Marc Beaudoin

À quoi ça sert ?

17 Fév. 2017

Depuis plusieurs années, je vous parle de mes enfants. Malheureusement, je dois maintenant arrêter. Non pas parce que je n’ai plus le droit ou parce qu’ils sont partis, oh non ! Parce que désormais je dois parler de mes ADOS !

Oui, j’en suis rendu là. Terminé l’époque où leur papa était le meilleur au monde. Terminé l’époque où ils faisaient ce que je leur demandais, juste… parce que je le demandais. Maintenant je dois argumenter beaucoup plus.

– Tu vas à la patinoire ce soir ? Tu n’avais pas des devoirs ?

– Pas besoin d’étudier, j’ai des assez bonnes notes. Au pire je ferai cela dans le bus!

– Oui mais tu dois apprendre à travailler comme du monde sinon tu vas frapper un gros mur !
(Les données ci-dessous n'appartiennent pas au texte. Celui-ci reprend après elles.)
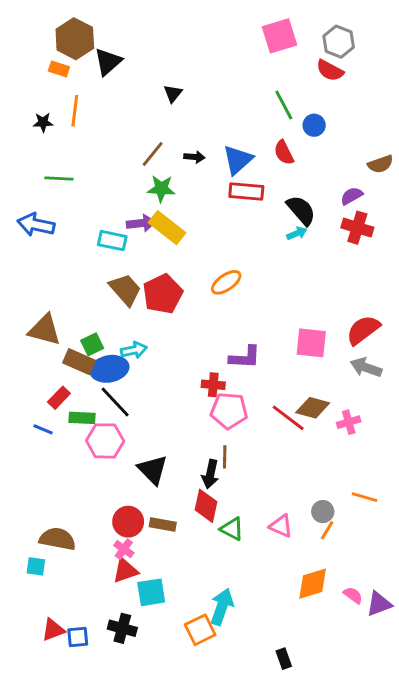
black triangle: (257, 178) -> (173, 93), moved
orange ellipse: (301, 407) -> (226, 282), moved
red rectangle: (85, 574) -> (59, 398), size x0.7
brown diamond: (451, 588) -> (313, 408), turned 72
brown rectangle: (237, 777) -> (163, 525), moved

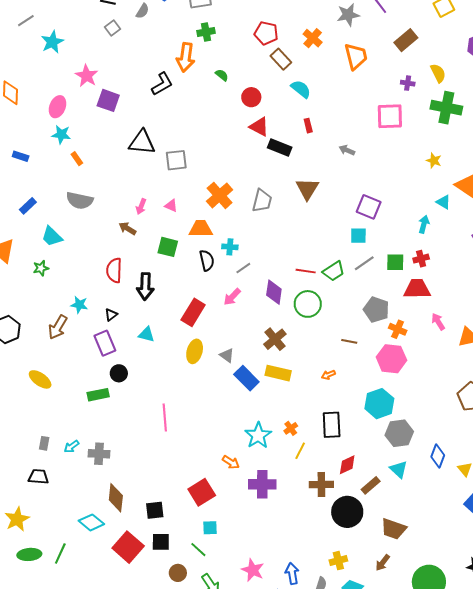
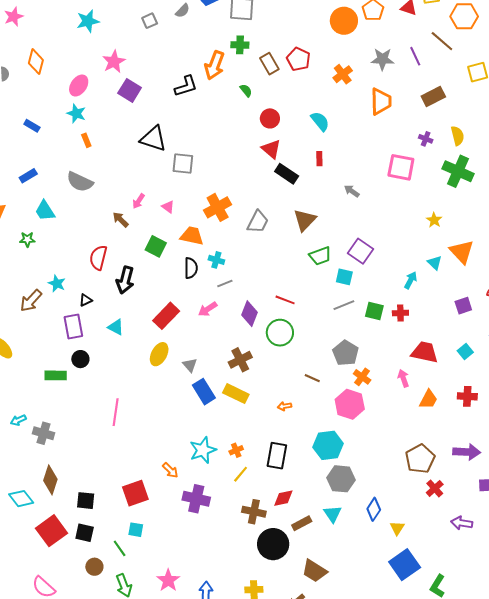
brown rectangle: (281, 59) -> (269, 64), moved
green trapezoid: (334, 271) -> (320, 256), moved
red trapezoid: (417, 289) -> (425, 352), moved

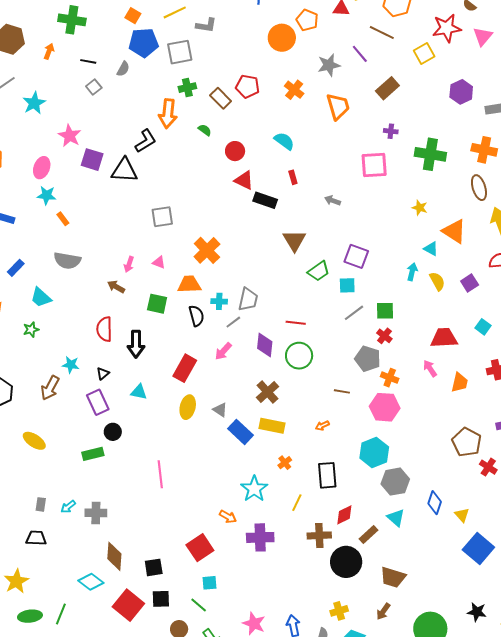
yellow semicircle: (458, 136) -> (437, 281), moved
black triangle: (153, 139) -> (124, 170), moved
gray trapezoid: (258, 222) -> (248, 299), moved
red cross: (400, 313) -> (384, 336), moved, turned -35
orange cross: (236, 450) -> (285, 463), moved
– Ben oui, qu’est-ce que tu connais !

Et cetera, et cetera… Pas facile de regarder le long terme parfois, pourtant les gestes que nous posons aujourd’hui auront des impacts majeurs dans quelques années.
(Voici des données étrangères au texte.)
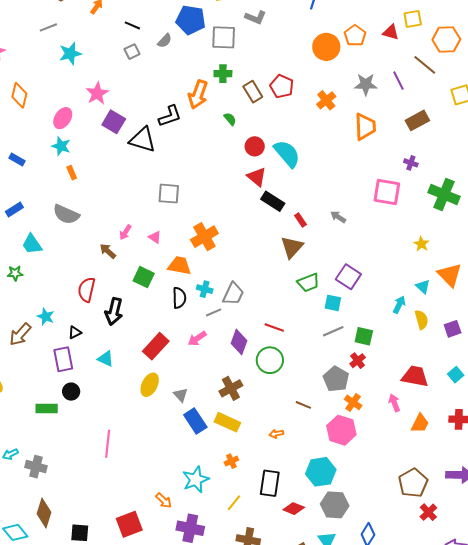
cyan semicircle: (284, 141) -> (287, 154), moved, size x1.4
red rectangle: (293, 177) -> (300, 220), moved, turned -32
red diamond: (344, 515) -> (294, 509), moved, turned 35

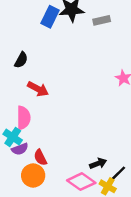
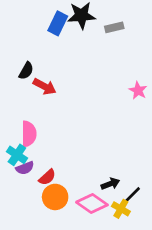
red arrow: (38, 89) -> (45, 86), moved
red semicircle: (40, 157) -> (47, 177), turned -105
orange circle: (33, 175) -> (55, 197), moved

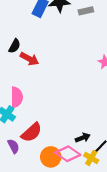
purple semicircle: (25, 168) -> (13, 146), moved, turned -96
red semicircle: (47, 177) -> (32, 132), size x1.5
orange circle: (55, 197) -> (51, 157), moved

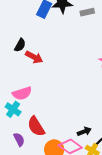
pink semicircle: (17, 97) -> (22, 93), turned 72
red semicircle: (32, 132) -> (36, 126), turned 100

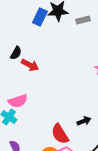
red semicircle: (36, 126) -> (60, 134), moved
black arrow: (84, 131) -> (84, 121), moved

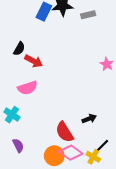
pink semicircle: (18, 101) -> (27, 88), moved

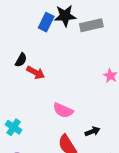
gray rectangle: (88, 15) -> (91, 25), size x1.5
pink semicircle: (27, 88) -> (63, 110), moved, turned 42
La possibilité forestière en forêt privée

Durant une longue période, une crise sans précédent s’est abattue sur le secteur forestier. Les fermetures d’usines ont diminué de manière importante la demande pour le bois de la forêt privée et publique. Nous nous trouvions dans une situation où il y avait plus d’offres de bois que de demandes.

Alors qu’on travaillait à demeurer en vie, nous parlions beaucoup moins de long terme et de concept, telle la possibilité forestière. Et c’est normal. Toutefois on ne doit pas en rester là. Les baisses de possibilités sur forêt publique (environ 35 % depuis les 9 dernières années) se feront rapidement sentir à mesure que la demande pour le bois d’oeuvre québécois augmentera avec le rétablissement de la construction résidentielle aux ÉtatsUnis.

Il peut être démontré qu’à partir de 1,2 million d’unités construites, la forêt publique ne peut à elle seule approvisionner les usines québécoises. Nous en sommes déjà au-delà de ce niveau. Il s’agit d’un manque à gagner important pour le Québec en termes d’impôt sur le revenu (corporations et employés), de redevances, de taxes sur le carburant, etc.

Les derniers chiffres démontrent que la possibilité forestière en forêt publique est en chute alors que celle de la forêt privée est en hausse. Maintenant, la forêt privée occupe le tiers de la possibilité forestière du Québec. La forêt privée est la seule source d’approvisionnement encore disponible. Une grande partie de la solution réside en forêt privée.

L’importance de la chaîne de travaux

Une étude indépendante affirmait en 2015 que : « le gain de possibilité de 12 à 16 Mm3 en forêt privée est directement attribuable aux investissements plus importants qui ont été consacrés par l’État à la forêt privée. Le soutien de l’État a permis cette croissance de la disponibilité de possibilité. Il doit donc poursuivre ses efforts et même les accroître afi n de maintenir la possibilité disponible à court terme. À l’heure actuelle, l’État consacre 40 M$, ce qui est nettement insuffisant pour soutenir la possibilité en forêt privée, en comparaison avec ses investissements en forêt publique. Par conséquent, la mise en valeur des territoires sous aménagement demande une séquence de travaux et des investissements de l’État de l’ordre de 56 M$ annuellement. Ces investissements permettraient de soutenir la possibilité forestière à court terme en forêt privée. Au final, soutenir un investissement suffisant dans la chaîne des travaux garantit des volumes réguliers de bois au marché, générant ainsi plus de richesse. Depuis 1997, nous observons une baisse de 29 % des superfi cies aménagées, notamment attribuable à la réduction des budgets, à la non-indexation et, dans une moindre mesure, à un virage vers des travaux plus coûteux (EPC).»

Une vision à long terme

La mobilisation des bois est un enjeu de la plus grande importance. Toutefois, il ne faut pas oublier de regarder un peu plus loin en avant au risque de trébucher. Contrairement à ce que l’on peut constater en forêt publique, la forêt privée ne dispose pas des investissements nécessaires pour réaliser toute la recette sylvicole.

C’est donc dire que nous n’avons pas les moyens de maintenir la possibilité forestière au niveau actuel. Ce faisant, nous diminuerons le potentiel de récolte à moyen terme. On ne peut surseoir aux travaux non commerciaux de la chaîne de travaux sans diminuer la possibilité forestière disponible à court terme. Alors messieurs dames, à nos devoirs et travaillons comme il le faut.